Copy all the entries below exactly, but not the pictures.

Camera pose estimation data

※ ※ ※

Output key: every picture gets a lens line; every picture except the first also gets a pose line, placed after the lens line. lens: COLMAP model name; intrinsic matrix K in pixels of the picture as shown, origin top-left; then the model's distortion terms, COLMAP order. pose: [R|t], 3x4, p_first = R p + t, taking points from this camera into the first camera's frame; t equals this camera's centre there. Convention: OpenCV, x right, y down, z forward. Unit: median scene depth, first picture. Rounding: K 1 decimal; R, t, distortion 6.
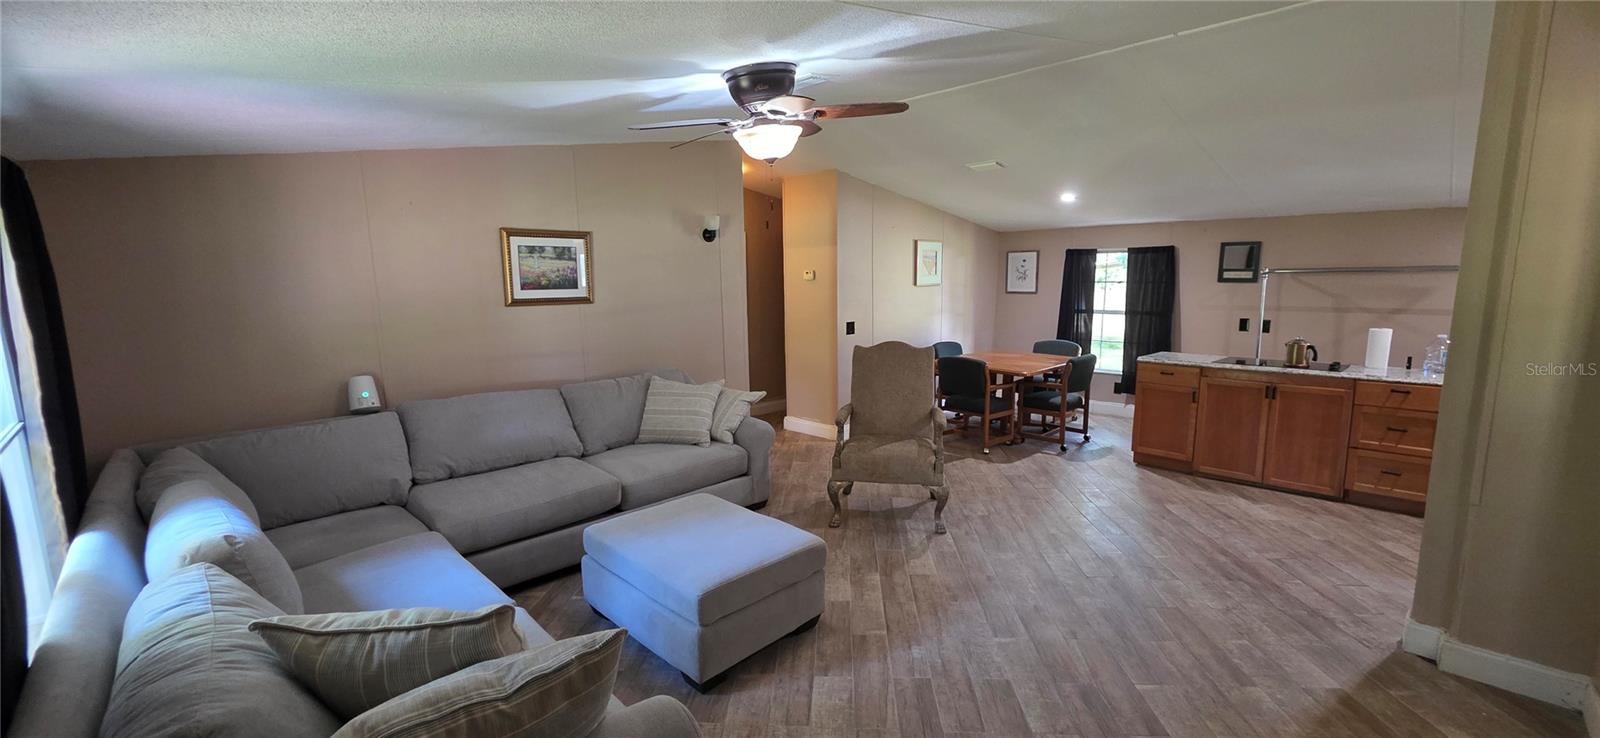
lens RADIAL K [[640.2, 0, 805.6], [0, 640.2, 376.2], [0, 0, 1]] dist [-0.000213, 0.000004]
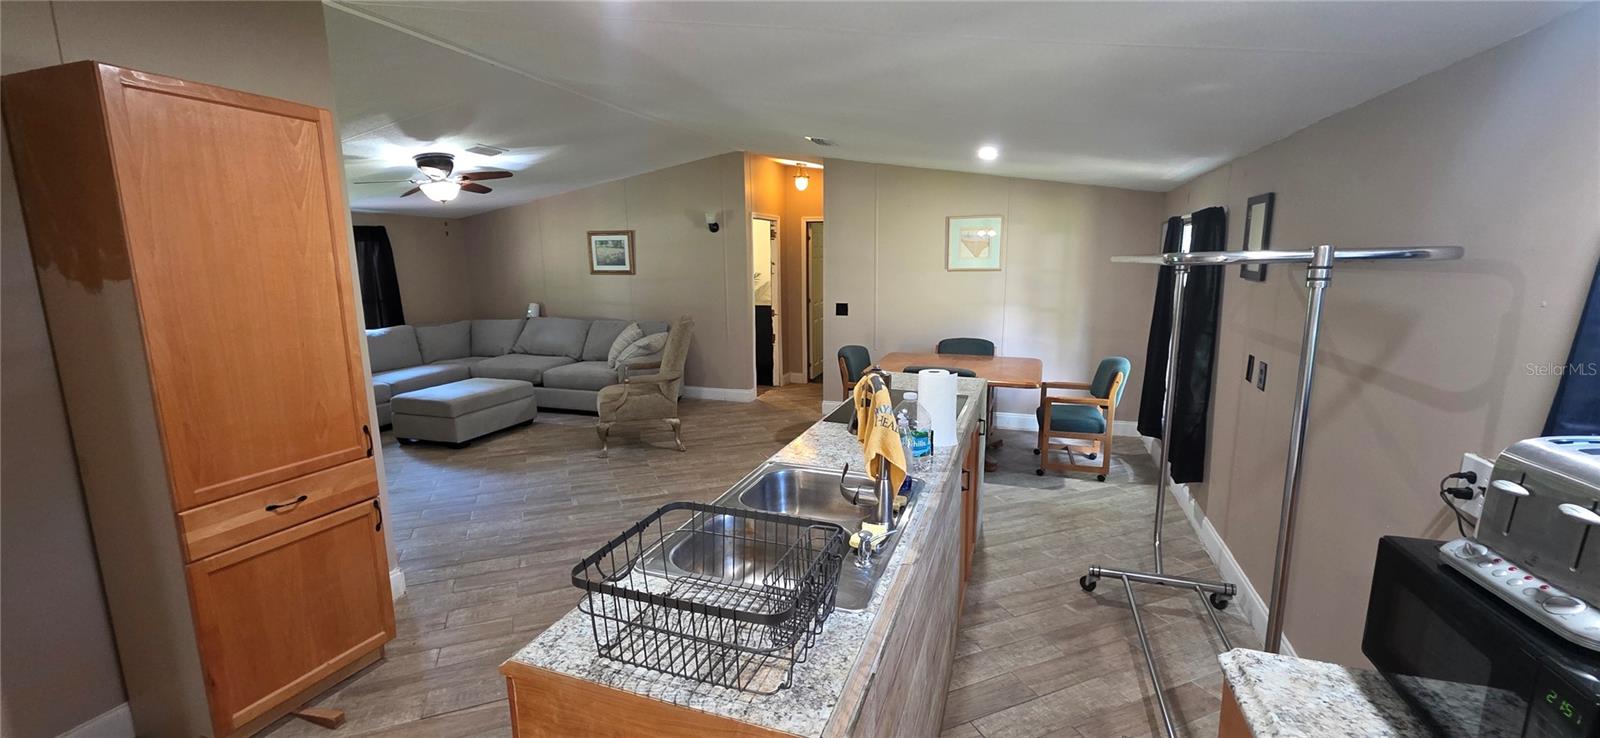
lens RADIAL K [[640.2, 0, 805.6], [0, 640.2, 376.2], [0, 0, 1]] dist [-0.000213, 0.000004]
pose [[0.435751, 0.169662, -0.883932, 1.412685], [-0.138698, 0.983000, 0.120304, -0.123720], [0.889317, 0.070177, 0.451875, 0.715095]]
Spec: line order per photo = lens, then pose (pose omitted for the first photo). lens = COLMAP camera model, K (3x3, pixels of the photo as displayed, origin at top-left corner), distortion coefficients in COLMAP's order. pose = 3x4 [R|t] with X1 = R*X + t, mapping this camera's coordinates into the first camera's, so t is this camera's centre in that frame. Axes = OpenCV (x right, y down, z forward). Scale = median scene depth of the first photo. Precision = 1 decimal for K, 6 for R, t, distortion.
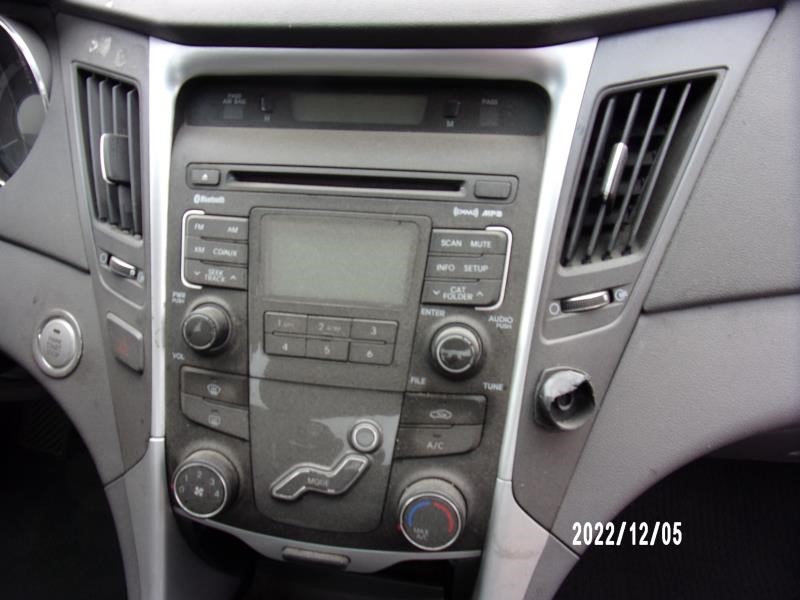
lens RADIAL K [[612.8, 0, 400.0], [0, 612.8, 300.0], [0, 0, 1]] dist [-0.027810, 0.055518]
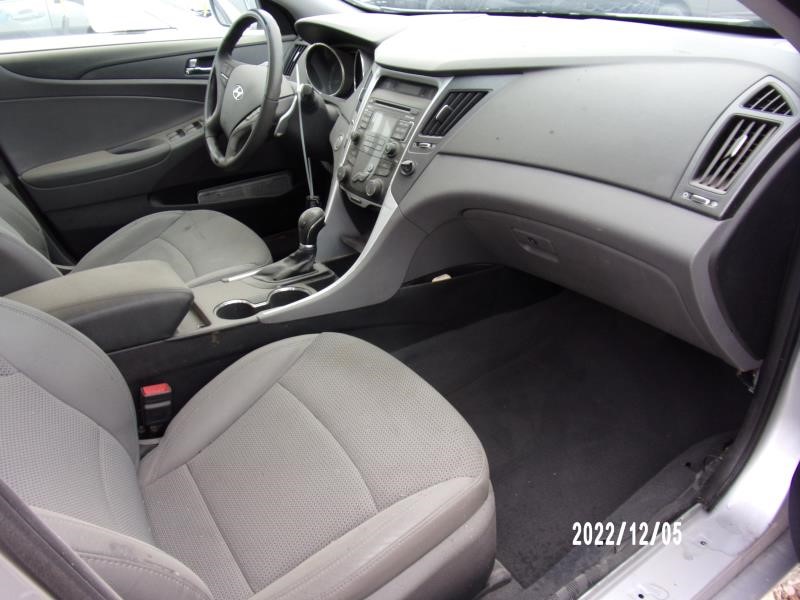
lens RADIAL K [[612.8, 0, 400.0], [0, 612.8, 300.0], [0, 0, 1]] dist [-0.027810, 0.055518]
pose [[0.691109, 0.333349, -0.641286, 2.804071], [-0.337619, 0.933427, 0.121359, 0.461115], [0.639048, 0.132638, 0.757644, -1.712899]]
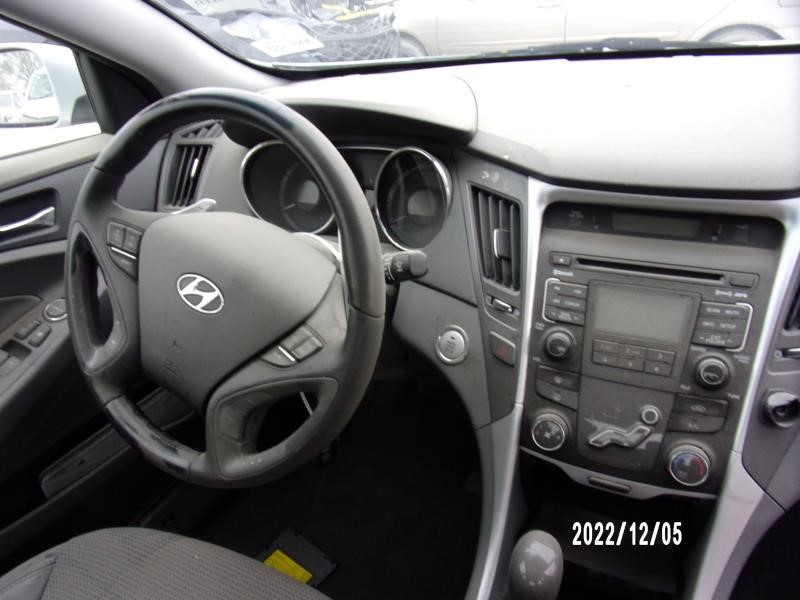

※ ※ ※

_EXERCISE RESPONSE_
Output key: every picture gets a lens line; every picture except the first also gets a pose line, placed after the lens line. lens: COLMAP model name; intrinsic matrix K in pixels of the picture as shown, origin top-left; then the model's distortion terms, COLMAP order. pose: [R|t], 3x4, p_first = R p + t, taking points from this camera into the first camera's frame; t equals this camera's centre there. Convention: OpenCV, x right, y down, z forward. Unit: median scene depth, first picture. Rounding: K 1 decimal; R, t, distortion 6.
lens RADIAL K [[640.2, 0, 805.6], [0, 640.2, 376.2], [0, 0, 1]] dist [-0.000213, 0.000004]
lens RADIAL K [[640.2, 0, 805.6], [0, 640.2, 376.2], [0, 0, 1]] dist [-0.000213, 0.000004]
pose [[0.435751, 0.169662, -0.883932, 1.412685], [-0.138698, 0.983000, 0.120304, -0.123720], [0.889317, 0.070177, 0.451875, 0.715095]]
Spec: line order per photo = lens, then pose (pose omitted for the first photo). lens = COLMAP camera model, K (3x3, pixels of the photo as displayed, origin at top-left corner), distortion coefficients in COLMAP's order. pose = 3x4 [R|t] with X1 = R*X + t, mapping this camera's coordinates into the first camera's, so t is this camera's centre in that frame. Axes = OpenCV (x right, y down, z forward). Scale = median scene depth of the first photo. Precision = 1 decimal for K, 6 for R, t, distortion.
lens RADIAL K [[612.8, 0, 400.0], [0, 612.8, 300.0], [0, 0, 1]] dist [-0.027810, 0.055518]
lens RADIAL K [[612.8, 0, 400.0], [0, 612.8, 300.0], [0, 0, 1]] dist [-0.027810, 0.055518]
pose [[0.691109, 0.333349, -0.641286, 2.804071], [-0.337619, 0.933427, 0.121359, 0.461115], [0.639048, 0.132638, 0.757644, -1.712899]]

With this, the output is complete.